Xau/USD technical perspective: The price of gold remains bullish while buyers point to $ 2,850

The upward trend of the gold price resumed on Monday when the yellow metal reached a historical (ATH) of 2,830 $. A greater rise is expected in the midst of geopolitical uncertainty due to the imposition of tariffs by the US, the conflict in the Middle East and the war between Russia and Ukraine.

If the Xau/USD exceeds $ 2,830, the next resistance would be the 100% Fibonacci level about $ 2,844 as part of the upward stretch from January 25 to 31, which can be seen in the 4 -hour graph below. If it is exceeded, the next resistance will be the Fibonacci extension of 161.8% in 2,889 $, before $ 2,900.

On the contrary, if the sellers exceed the simple mobile average (SMA) of 50 periods in $ 2,770, this will be followed by the minimum of January 27, $ 2,730. The next stop below would be $ 2,700.

FAQS GOLD


Gold has played a fundamental role in the history of mankind, since it has been widely used as a deposit of value and a half of exchange. At present, apart from its brightness and use for jewelry, precious metal is considered an active refuge, which means that it is considered a good investment in turbulent times. Gold is also considered a coverage against inflation and depreciation of currencies, since it does not depend on any specific issuer or government.


Central banks are the greatest gold holders. In their objective of supporting their currencies in turbulent times, central banks tend to diversify their reserves and buy gold to improve the perception of strength of the economy and currency.

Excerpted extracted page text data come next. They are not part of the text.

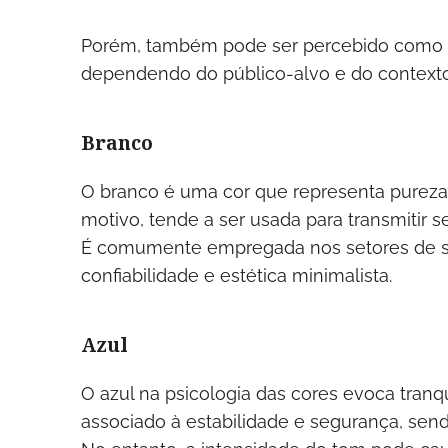
Porém, também pode ser percebido como so
dependendo do público-alvo e do contexto
Branco
O branco é uma cor que representa pureza, 
motivo, tende a ser usada para transmitir s
É comumente empregada nos setores de saú
confiabilidade e estética minimalista.
Azul
O azul na psicologia das cores evoca tranq
associado à estabilidade e segurança, se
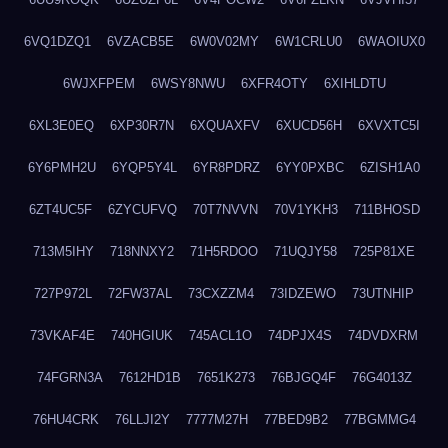
6VQ1DZQ1
6VZACB5E
6W0V02MY
6W1CRLU0
6WAOIUX0
6WJXFPEM
6WSY8NWU
6XFR4OTY
6XIHLDTU
6XL3E0EQ
6XP30R7N
6XQUAXFV
6XUCD56H
6XVXTC5I
6Y6PMH2U
6YQP5Y4L
6YR8PDRZ
6YY0PXBC
6ZISH1A0
6ZT4UC5F
6ZYCUFVQ
70T7NVVN
70V1YKH3
711BHOSD
713M5IHY
718NNXY2
71H5RDOO
71UQJY58
725P81XE
727P972L
72FW37AL
73CXZZM4
73IDZEWO
73UTNHIP
73VKAF4E
740HGIUK
745ACL1O
74DPJX4S
74DVDXRM
74FGRN3A
7612HD1B
7651K273
76BJGQ4F
76G4013Z
76HU4CRK
76LLJI2Y
7777M27H
77BED9B2
77BGMMG4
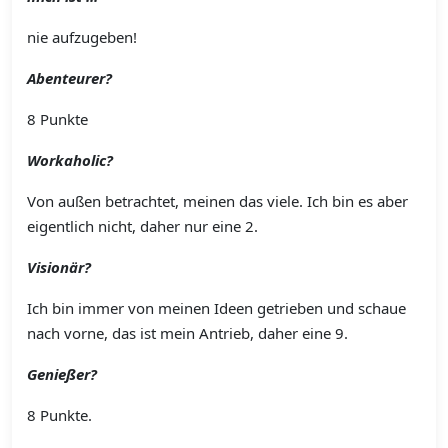
nie aufzugeben!
Abenteurer?
8 Punkte
Workaholic?
Von außen betrachtet, meinen das viele. Ich bin es aber
eigentlich nicht, daher nur eine 2.
Visionär?
Ich bin immer von meinen Ideen getrieben und schaue
nach vorne, das ist mein Antrieb, daher eine 9.
Genießer?
8 Punkte.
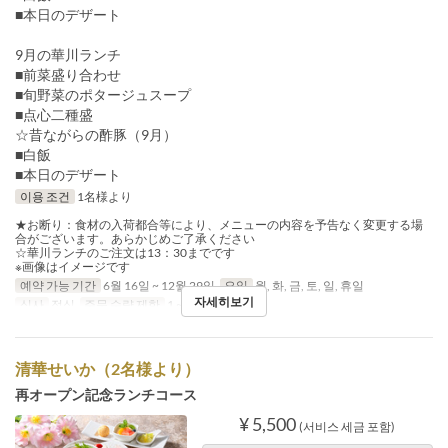
■本日のデザート
9月の華川ランチ
■前菜盛り合わせ
■旬野菜のポタージュスープ
■点心二種盛
☆昔ながらの酢豚（9月）
■白飯
■本日のデザート
이용 조건
1名様より
★お断り：食材の入荷都合等により、メニューの内容を予告なく変更する場
合がございます。あらかじめご了承ください
☆華川ランチのご注文は13：30までです
※画像はイメージです
예약 가능 기간
6월 16일 ~ 12월 29일
요일
월, 화, 금, 토, 일, 휴일
자세히보기
식사
점심
주문 수량 제한
1 ~
清華せいか（2名様より）
再オープン記念ランチコース
¥ 5,500
(서비스 세금 포함)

High gold reserves can be a source of trust for the solvency of a country. Central banks added 1,136 tons of gold worth 70,000 million to their reservations in 2022, according to data from the World Gold Council. It is the largest annual purchase since there are records. The central banks of emerging economies such as China, India and Türkiye are rapidly increasing their gold reserves.

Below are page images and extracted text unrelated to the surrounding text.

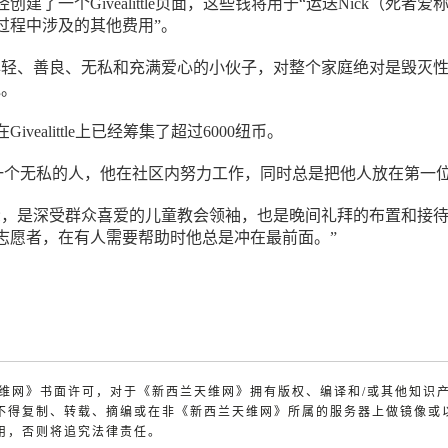
建了一个Givealittle页面，这些钱将用于“运送Nick（死者爱
过程中涉及的其他费用”。
年轻、善良、无私和充满爱心的小伙子，对整个家庭绝对是毁灭
说。
vealittle上已经筹集了超过6000纽币。
述为一个无私的人，他在社区内努力工作，同时总是把他人放在第一
众，是深受群众喜爱的儿童教会领袖，也是晚间礼拜的布置和接
志愿者，在有人需要帮助时他总是冲在最前面。”
兰天维网》书面许可，对于《新西兰天维网》拥有版权、编译和/或其他知识
不得复制、转载、摘编或在非《新西兰天维网》所属的服务器上做镜像或
用，否则将追究法律责任。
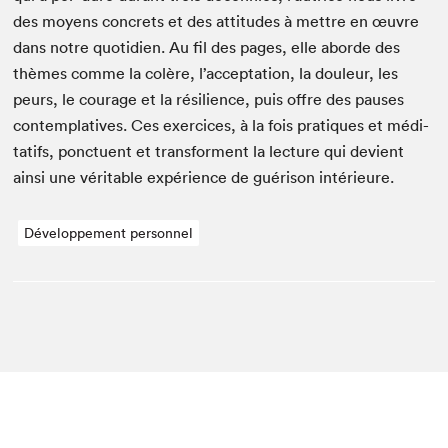
des moyens con­crets et des atti­tudes à met­tre en œuvre
dans notre quo­ti­di­en. Au fil des pages, elle abor­de des
thèmes comme la colère, l’acceptation, la douleur, les
peurs, le courage et la résilience, puis offre des paus­es
con­tem­pla­tives. Ces exer­ci­ces, à la fois pra­tiques et médi­
tat­ifs, ponctuent et trans­for­ment la lec­ture qui devient
ain­si une véri­ta­ble expéri­ence de guéri­son intérieure.
Développement personnel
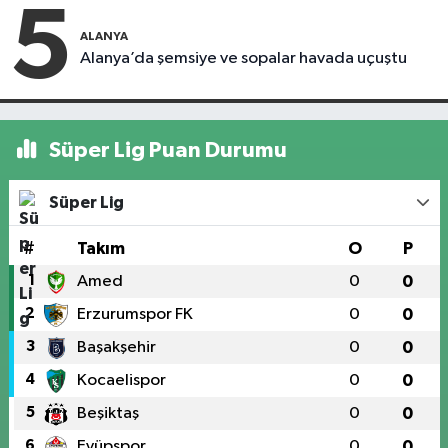
5
ALANYA
Alanya’da şemsiye ve sopalar havada uçuştu
Süper Lig Puan Durumu
Süper Lig
#
Takım
O
P
1
Amed
0
0
2
Erzurumspor FK
0
0
3
Başakşehir
0
0
4
Kocaelispor
0
0
5
Beşiktaş
0
0
6
Eyüpspor
0
0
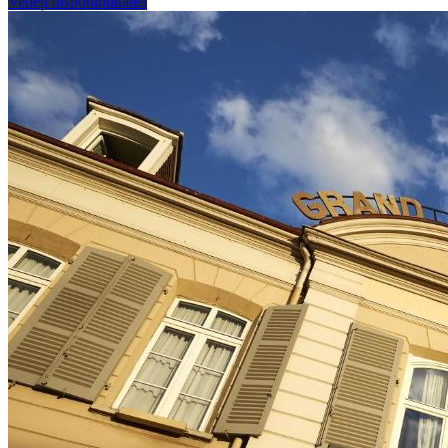
Vedeți disponibilitatea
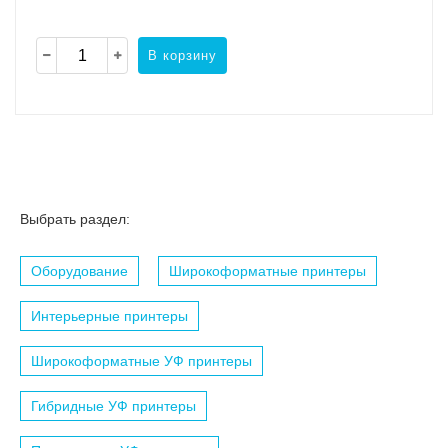
В корзину
Выбрать раздел:
Оборудование
Широкоформатные принтеры
Интерьерные принтеры
Широкоформатные УФ принтеры
Гибридные УФ принтеры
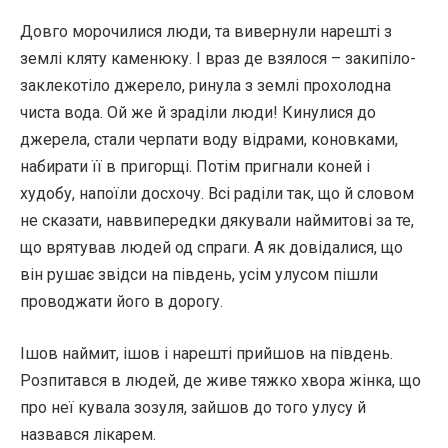
Довго морочилися люди, та вивернули нарешті з
землі кляту каменюку. І враз де взялося – закипіло-
заклекотіло джерело, ринула з землі прохолодна
чиста вода. Ой же й зраділи люди! Кинулися до
джерела, стали черпати воду відрами, коновками,
набирати її в пригорщі. Потім пригнали коней і
худобу, напоїли досхочу. Всі раділи так, що й словом
не сказати, наввипередки дякували наймитові за те,
що врятував людей од спраги. А як довідалися, що
він рушає звідси на південь, усім улусом пішли
проводжати його в дорогу.
Ішов наймит, ішов і нарешті прийшов на південь.
Розпитався в людей, де живе тяжко хвора жінка, що
про неї кувала зозуля, зайшов до того улусу й
назвався лікарем.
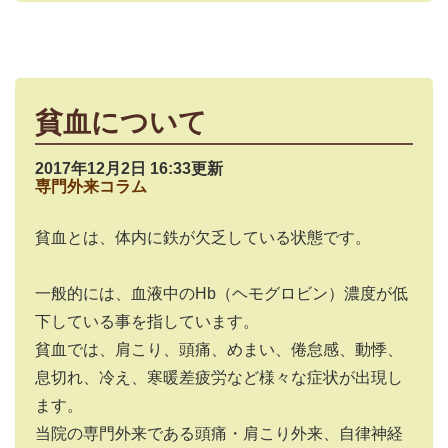
貧血について
2017年12月2日 16:33更新
専門外来コラム
貧血とは、体内に鉄が欠乏している状態です。
一般的には、血液中のHb（ヘモグロビン）濃度が低
下している事を指しています。
貧血では、肩こり、頭痛、めまい、倦怠感、動悸、
息切れ、冷え、寒暖差疲労など様々な症状が出現し
ます。
当院の専門外来である頭痛・肩こり外来、自律神経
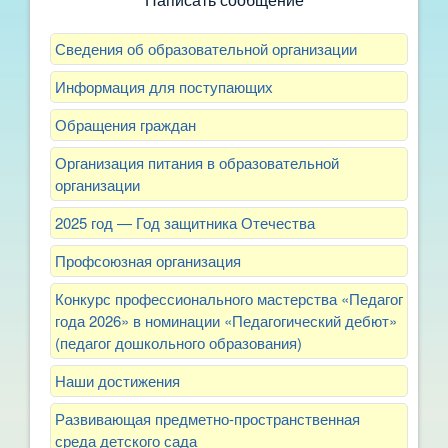
Написать сообщение
Сведения об образовательной организации
Информация для поступающих
Обращения граждан
Организация питания в образовательной
организации
2025 год — Год защитника Отечества
Профсоюзная организация
Конкурс профессионального мастерства «Педагог
года 2026» в номинации «Педагогический дебют»
(педагог дошкольного образования)
Наши достижения
Развивающая предметно-пространственная
среда детского сада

Gold has a reverse correlation with the US dollar and US Treasury bonds, which are the main reserve and shelter assets. When the dollar depreciates, the price of gold tends to rise, which allows investors and central banks to diversify their assets in turbulent times. Gold is also inversely correlated with risk assets. A rebound in the stock market tends to weaken the price of gold, while mass sales in higher risk markets tend to favor precious metal.

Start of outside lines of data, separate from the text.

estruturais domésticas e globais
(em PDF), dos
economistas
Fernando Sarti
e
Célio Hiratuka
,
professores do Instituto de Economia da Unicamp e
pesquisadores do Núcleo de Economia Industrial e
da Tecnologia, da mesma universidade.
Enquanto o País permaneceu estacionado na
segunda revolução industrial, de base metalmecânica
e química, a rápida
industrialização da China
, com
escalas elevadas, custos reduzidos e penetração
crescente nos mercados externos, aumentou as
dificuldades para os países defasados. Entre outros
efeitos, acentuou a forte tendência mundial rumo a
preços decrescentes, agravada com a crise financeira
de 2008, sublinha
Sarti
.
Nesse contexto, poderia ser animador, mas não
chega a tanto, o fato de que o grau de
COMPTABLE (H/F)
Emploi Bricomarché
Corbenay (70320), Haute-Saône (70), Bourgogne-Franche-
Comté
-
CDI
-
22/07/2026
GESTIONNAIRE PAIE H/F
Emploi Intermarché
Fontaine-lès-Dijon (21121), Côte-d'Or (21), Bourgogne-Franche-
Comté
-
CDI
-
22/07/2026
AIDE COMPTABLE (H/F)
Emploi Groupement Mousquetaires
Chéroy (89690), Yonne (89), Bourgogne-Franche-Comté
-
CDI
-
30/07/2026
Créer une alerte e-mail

The price of gold can move due to a wide range of factors. Geopolitical instability or fear of a deep recession can cause the price of gold to rise rapidly due to its condition of active refuge. As an asset without yield, the price of gold tends to rise when interest rates lower, while the money increases to the yellow metal. Even so, most movements depend on how the US dollar (USD) behaves, since the asset is quoted in dollars (Xau/USD). A strong dollar tends to keep the price of gold controlled, while a weakest dollar probably thrusts gold prices.